═══ DOCUMENT SECTION
Well, I haven't noticed any sigs that I would class as NSFW in the UK...

I don't really want to ask you to "name and shame" by pointing to the ones you find inappropriate! 

The nearest example I can give is that UK TV has a self-imposed 9pm "watershed", before which it doesn't broadcast material that might be deemed offensive... nudity, bad language, sexual content etc.

(That doesn't mean that after 9pm "anything goes", of course, but the idea is that pre-9pm is family viewing.)

I guess I'd expect anything shown or said on this forum to be suitable for family viewing and therefore suitable for work.



intinst said:


> In addition to NSFW, the administrator has said that the site is supposed to be family friendly.


Exactly!


----------



## pidgeon92 (Oct 27, 2008)

There are a few sigs with scantily clad men or women on the covers. I assume these are the ones that some find risqué.


----------



## Ann in Arlington (Oct 27, 2008)

I would suggest that if a member sees a signature that they think is NOT family friendly, that they report it.  The moderators will review it and discuss it with the member if needed.


----------



## Jasmine Giacomo Author (Apr 21, 2010)

Ann in Arlington said:


> I would suggest that if a member sees a signature that they think is NOT family friendly, that they report it. The moderators will review it and discuss it with the member if needed.


I'd been wondering whether I needed to start slipping dollar bills into some of the covers I'd seen going by.


----------



## pidgeon92 (Oct 27, 2008)

Jasmine Giacomo said:


> I'd been wondering whether I needed to start slipping dollar bills into some of the covers I'd seen going by.


Nope, but you might want to check the size of your signature, as it is larger than the guidelines in this thread.


----------



## Jasmine Giacomo Author (Apr 21, 2010)

pidgeon92 said:


> Nope, but you might want to check the size of your signature, as it is larger than the guidelines in this thread.


You mean my new svelte sig, fresh from the pidgeon92 signature weight loss program?  Trim complete. I honestly thought I was within params, until I conducted a hasty yet precise measurement just now with the Kindle plug adapter I got with my surprise Kindle tonight.


----------



## pidgeon92 (Oct 27, 2008)

Jasmine Giacomo said:


> You mean my new svelte sig, fresh from the pidgeon92 signature weight loss program?


Well done.


----------



## Morf (Nov 18, 2010)
══════
#### [STATED GOAL]
Carry the forum thread on family-friendly signatures forward from the point where it stops. The lines that come after the forum thread on family-friendly signatures play no part in this.
═══ GIVEN DATA
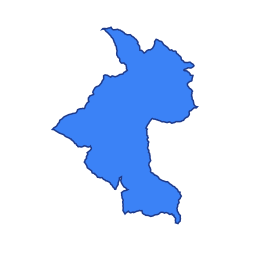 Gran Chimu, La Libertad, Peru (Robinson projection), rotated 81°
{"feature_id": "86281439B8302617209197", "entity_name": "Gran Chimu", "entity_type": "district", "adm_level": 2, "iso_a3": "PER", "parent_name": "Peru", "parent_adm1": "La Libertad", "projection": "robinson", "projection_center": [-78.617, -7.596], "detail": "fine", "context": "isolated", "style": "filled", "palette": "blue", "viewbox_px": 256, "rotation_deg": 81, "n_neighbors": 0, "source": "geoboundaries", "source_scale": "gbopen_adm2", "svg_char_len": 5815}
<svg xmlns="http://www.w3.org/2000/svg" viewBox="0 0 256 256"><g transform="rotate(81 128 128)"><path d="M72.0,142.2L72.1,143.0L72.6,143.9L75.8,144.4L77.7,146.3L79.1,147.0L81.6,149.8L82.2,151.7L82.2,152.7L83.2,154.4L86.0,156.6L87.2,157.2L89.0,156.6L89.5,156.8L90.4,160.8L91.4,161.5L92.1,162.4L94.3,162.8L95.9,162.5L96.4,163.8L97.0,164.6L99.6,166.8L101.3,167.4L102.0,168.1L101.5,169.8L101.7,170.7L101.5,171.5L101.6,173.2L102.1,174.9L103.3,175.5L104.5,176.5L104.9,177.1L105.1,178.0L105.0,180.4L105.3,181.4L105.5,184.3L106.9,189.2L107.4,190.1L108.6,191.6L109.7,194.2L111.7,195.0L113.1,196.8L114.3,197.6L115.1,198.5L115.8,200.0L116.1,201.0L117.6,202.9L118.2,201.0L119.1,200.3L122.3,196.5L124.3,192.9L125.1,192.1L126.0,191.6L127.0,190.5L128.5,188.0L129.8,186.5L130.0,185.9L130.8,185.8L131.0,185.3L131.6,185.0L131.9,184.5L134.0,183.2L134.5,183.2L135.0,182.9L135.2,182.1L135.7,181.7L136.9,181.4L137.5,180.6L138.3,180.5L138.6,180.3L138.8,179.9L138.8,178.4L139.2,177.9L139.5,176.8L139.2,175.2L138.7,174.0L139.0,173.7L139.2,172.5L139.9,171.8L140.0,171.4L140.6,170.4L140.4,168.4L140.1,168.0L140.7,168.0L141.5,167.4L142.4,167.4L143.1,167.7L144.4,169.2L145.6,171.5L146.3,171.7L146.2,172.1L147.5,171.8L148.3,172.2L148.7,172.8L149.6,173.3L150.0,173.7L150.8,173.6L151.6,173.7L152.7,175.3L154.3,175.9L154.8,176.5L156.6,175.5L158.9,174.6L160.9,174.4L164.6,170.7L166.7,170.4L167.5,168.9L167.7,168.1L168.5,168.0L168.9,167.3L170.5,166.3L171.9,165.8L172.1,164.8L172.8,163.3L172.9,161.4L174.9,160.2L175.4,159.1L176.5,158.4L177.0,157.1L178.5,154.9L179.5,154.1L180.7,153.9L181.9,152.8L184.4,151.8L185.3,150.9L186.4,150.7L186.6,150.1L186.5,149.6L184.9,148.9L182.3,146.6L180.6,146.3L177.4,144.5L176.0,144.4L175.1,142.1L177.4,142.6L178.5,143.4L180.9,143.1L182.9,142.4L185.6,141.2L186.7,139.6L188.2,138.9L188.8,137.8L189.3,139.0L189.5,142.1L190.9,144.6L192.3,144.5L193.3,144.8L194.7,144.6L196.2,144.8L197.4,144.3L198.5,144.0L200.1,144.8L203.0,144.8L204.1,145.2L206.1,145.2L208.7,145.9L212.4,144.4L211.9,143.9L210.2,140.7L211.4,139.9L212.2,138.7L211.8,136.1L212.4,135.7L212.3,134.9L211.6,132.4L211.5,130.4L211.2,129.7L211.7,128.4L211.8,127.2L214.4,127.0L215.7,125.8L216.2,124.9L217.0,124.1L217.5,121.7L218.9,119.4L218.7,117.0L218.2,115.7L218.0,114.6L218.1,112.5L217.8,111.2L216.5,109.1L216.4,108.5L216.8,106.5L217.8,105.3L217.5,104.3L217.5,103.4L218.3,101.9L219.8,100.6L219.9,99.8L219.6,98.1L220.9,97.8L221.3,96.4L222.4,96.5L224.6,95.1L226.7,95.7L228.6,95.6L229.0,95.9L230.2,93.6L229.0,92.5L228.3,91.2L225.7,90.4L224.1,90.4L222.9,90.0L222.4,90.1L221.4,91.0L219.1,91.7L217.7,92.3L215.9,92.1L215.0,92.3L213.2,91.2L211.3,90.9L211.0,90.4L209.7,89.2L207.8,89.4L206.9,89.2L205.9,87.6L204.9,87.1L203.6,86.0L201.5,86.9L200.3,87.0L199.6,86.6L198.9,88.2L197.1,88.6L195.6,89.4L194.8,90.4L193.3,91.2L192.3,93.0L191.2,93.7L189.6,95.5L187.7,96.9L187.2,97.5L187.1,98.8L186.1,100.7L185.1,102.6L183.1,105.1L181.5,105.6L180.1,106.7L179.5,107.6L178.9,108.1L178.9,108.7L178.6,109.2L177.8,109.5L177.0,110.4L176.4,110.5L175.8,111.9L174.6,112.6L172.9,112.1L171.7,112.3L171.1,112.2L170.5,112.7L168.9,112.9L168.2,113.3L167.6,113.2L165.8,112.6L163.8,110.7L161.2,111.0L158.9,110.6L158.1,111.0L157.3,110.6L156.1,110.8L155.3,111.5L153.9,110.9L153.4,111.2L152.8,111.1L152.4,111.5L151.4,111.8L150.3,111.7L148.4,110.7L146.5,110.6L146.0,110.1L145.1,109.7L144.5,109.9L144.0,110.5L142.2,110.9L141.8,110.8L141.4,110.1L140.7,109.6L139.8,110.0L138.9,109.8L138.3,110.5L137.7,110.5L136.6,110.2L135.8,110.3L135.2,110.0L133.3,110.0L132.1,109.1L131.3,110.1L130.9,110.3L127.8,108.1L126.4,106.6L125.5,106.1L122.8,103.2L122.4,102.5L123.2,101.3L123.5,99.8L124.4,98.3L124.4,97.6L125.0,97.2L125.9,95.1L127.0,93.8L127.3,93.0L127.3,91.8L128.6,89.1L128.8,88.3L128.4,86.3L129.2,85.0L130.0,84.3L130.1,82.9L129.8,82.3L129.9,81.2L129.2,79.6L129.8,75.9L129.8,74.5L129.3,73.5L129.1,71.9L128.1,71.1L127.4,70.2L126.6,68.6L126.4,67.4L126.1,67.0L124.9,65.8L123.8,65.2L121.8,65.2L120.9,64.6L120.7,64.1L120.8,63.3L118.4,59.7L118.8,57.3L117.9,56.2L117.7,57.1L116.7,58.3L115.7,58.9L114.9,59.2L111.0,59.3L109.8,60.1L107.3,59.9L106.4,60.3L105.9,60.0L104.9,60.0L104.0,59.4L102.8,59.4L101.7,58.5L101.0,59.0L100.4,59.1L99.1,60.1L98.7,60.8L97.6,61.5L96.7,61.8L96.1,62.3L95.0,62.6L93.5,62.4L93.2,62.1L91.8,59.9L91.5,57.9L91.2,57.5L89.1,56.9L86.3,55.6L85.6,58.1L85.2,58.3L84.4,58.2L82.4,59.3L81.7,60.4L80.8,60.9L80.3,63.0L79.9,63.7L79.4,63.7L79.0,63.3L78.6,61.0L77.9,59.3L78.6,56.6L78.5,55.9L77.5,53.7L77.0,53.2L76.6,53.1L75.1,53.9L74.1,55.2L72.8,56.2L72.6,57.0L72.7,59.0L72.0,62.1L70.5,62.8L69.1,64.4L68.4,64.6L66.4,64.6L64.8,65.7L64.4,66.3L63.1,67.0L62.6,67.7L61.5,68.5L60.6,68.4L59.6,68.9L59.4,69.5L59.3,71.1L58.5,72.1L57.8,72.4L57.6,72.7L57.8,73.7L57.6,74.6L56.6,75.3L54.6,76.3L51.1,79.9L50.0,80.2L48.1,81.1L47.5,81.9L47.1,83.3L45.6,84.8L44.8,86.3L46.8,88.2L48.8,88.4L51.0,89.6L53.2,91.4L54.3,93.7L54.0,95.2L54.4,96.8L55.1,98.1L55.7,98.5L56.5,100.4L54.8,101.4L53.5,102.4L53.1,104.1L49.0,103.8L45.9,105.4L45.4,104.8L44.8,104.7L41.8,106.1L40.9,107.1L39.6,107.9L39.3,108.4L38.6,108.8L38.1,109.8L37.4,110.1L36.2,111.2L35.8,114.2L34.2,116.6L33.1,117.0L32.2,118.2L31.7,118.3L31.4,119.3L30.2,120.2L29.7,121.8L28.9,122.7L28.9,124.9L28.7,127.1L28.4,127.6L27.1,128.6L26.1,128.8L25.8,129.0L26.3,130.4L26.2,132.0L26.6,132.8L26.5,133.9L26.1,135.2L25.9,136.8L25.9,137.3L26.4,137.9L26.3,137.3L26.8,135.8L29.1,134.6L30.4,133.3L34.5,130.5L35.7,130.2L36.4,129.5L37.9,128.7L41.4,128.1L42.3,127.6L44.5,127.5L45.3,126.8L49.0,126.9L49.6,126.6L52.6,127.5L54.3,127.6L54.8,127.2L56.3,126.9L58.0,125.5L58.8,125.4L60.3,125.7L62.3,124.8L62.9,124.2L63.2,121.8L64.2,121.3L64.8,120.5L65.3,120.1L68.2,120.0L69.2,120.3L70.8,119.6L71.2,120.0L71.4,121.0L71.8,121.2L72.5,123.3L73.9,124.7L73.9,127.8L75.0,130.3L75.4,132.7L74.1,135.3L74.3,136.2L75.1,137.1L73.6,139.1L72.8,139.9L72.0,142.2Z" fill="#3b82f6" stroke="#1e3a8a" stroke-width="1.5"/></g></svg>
══════
#### [OUTPUT]
Harvey said:


> A signature, in length and height, can be no larger than the area X'd off below. It is 89 default font characters wide, and 10 default font characters high. That's about 800 x 140 pixels. This is enough for book covers (which, when made through our Link-Maker, are 125 pixels high) plus two lines of plain text. Keep your signature to that size or smaller; otherwise it may be changed or removed.
> 
> XXXXXXXXXXXXXXXXXXXXXXXXXXXXXXXXXXXXXXXXXXXXXXXXXXXXXXXXXXXXXXXXXXXXXXXXXXXXXXXXXXXXXXXXX
> XXXXXXXXXXXXXXXXXXXXXXXXXXXXXXXXXXXXXXXXXXXXXXXXXXXXXXXXXXXXXXXXXXXXXXXXXXXXXXXXXXXXXXXXX
> ...


Could I just point out that this is rather confusing? Because the default font for messages is larger than the default font for signatures, the rectangle appears (visually) much larger in the post than it would actually take up in a signature (I just tested this which is why I briefly had all X's as my sig! ). Would it be possible to adjust the font size in the message to be the same size as the default sig font so the rectangle's size is more apparent?


----------



## pidgeon92 (Oct 27, 2008)

I don't know how to make it any more clear. Most people don't know how to measure out pixels on their computers, but they can compare the X'd out area to what is on their screen. I made a .jpg of the area, and that is what I use to overlap onto signatures on my screen. If the .jpg overlaps, then the sig fits. If stuff sticks out, then it's too big.

As is also noted, the rule is you get 800 x 140 pixels. There are utilities you can use to measure the amount of space on your monitor. I use one called Pixelstick on my iMac. No doubt there are several options on the PC side.


----------



## Morf (Nov 18, 2010)

Hmm, OK, I think I've not explained what I meant.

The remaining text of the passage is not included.